Start of EXERCISE INPUT

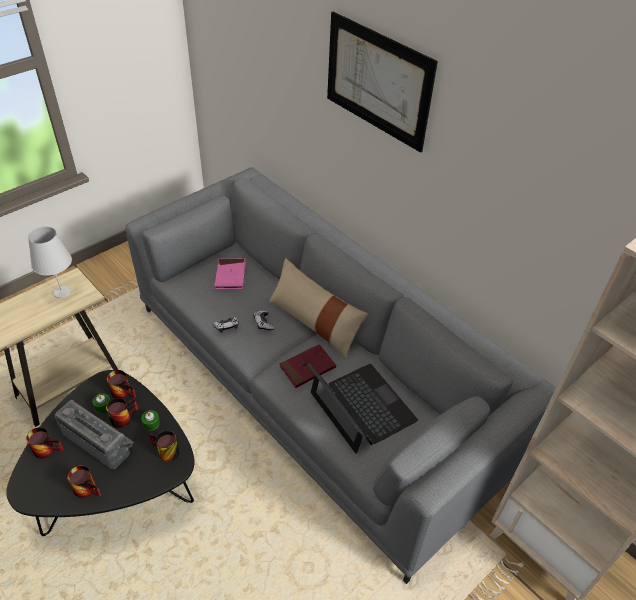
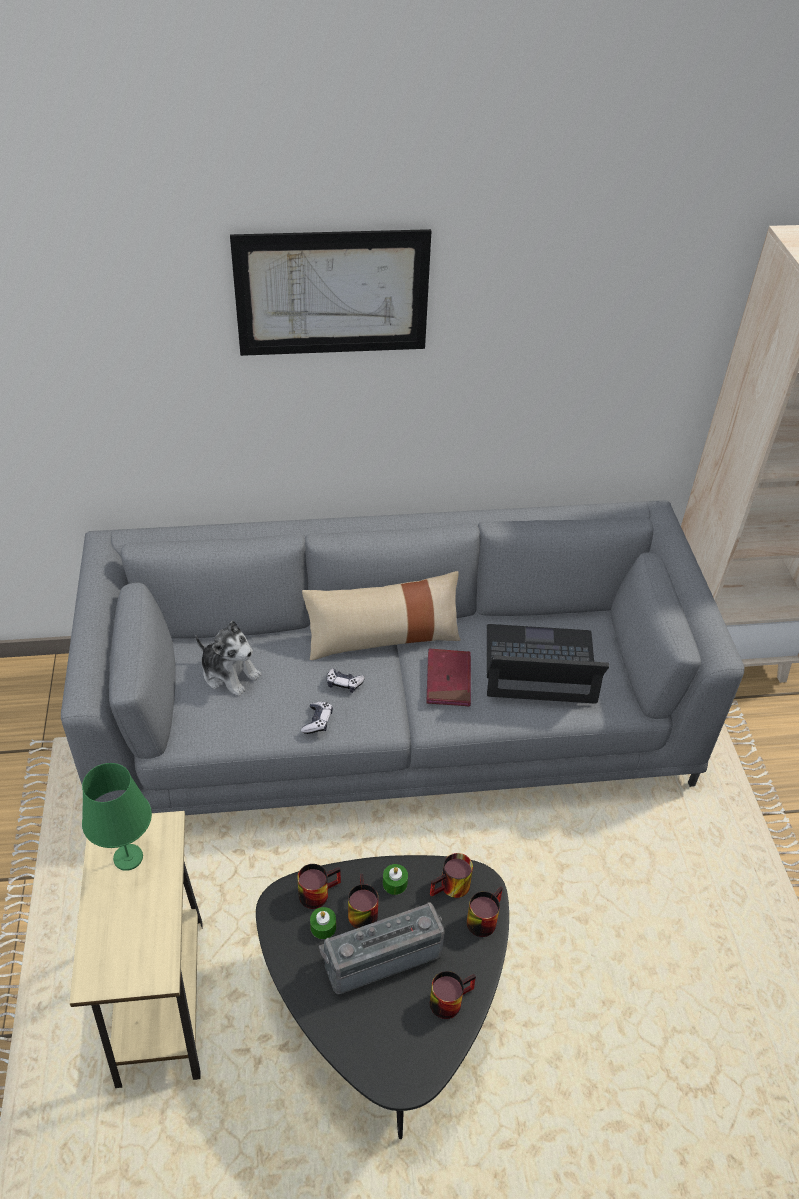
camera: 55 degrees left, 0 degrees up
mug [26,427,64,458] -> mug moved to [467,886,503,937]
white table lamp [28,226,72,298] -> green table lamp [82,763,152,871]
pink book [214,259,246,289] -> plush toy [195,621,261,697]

End of EXERCISE INPUT
Start of EXERCISE INPUT

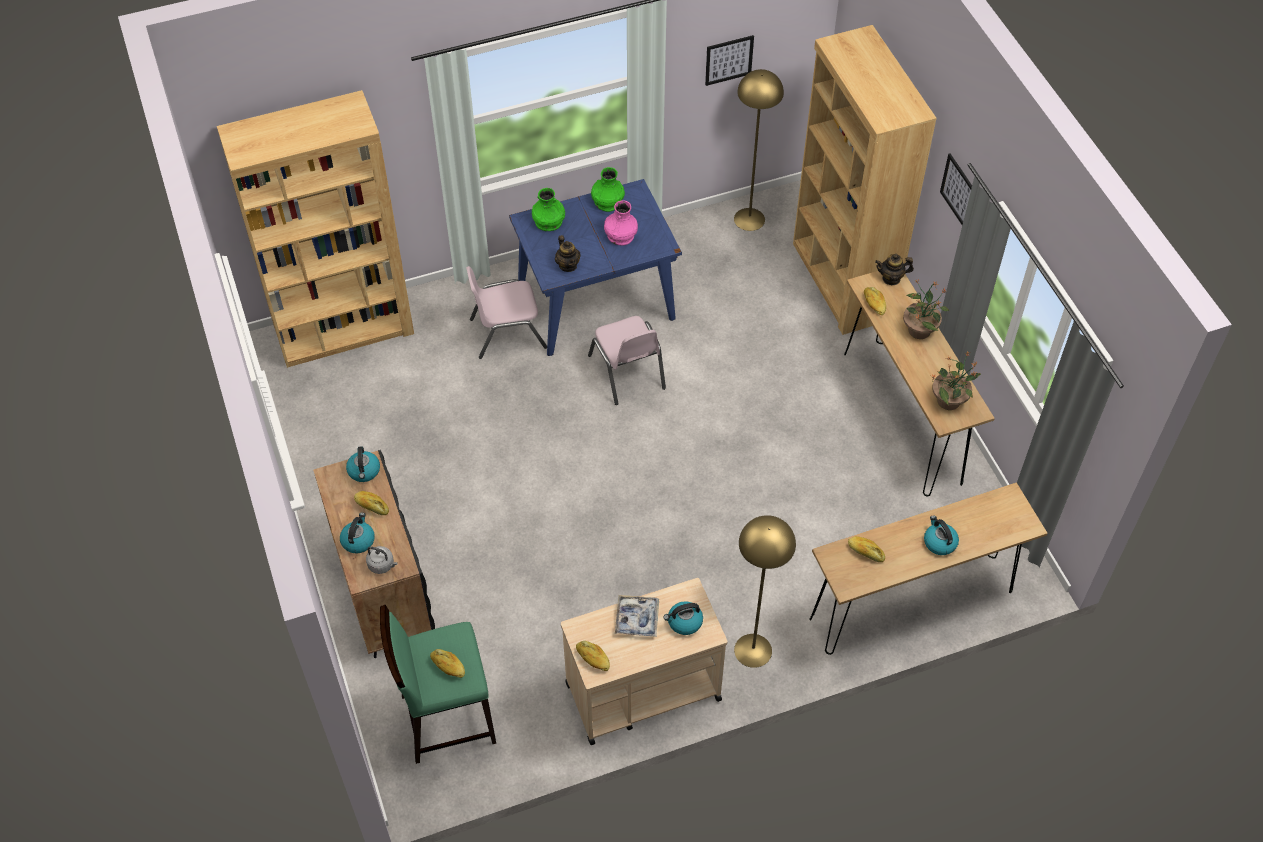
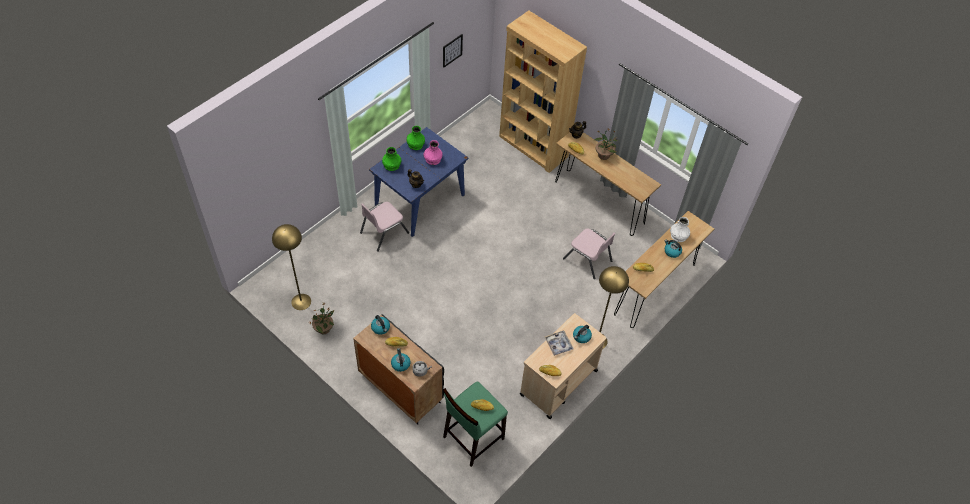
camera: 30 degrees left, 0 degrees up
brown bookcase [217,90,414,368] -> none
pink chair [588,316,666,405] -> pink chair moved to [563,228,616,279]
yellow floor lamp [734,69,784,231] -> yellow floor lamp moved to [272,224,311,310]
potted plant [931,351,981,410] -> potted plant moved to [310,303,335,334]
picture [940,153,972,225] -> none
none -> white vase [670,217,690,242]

End of EXERCISE INPUT

▸ **PROBLEM DESCRIPTION**:
Your answer should be the lines of the listing above between the line holding "white table lamp" and the line holding "pink book [214,259,246,289]", inclusive, restated word for word and alone.

▸ **TASK SOLUTION**:
white table lamp [28,226,72,298] -> green table lamp [82,763,152,871]
pink book [214,259,246,289] -> plush toy [195,621,261,697]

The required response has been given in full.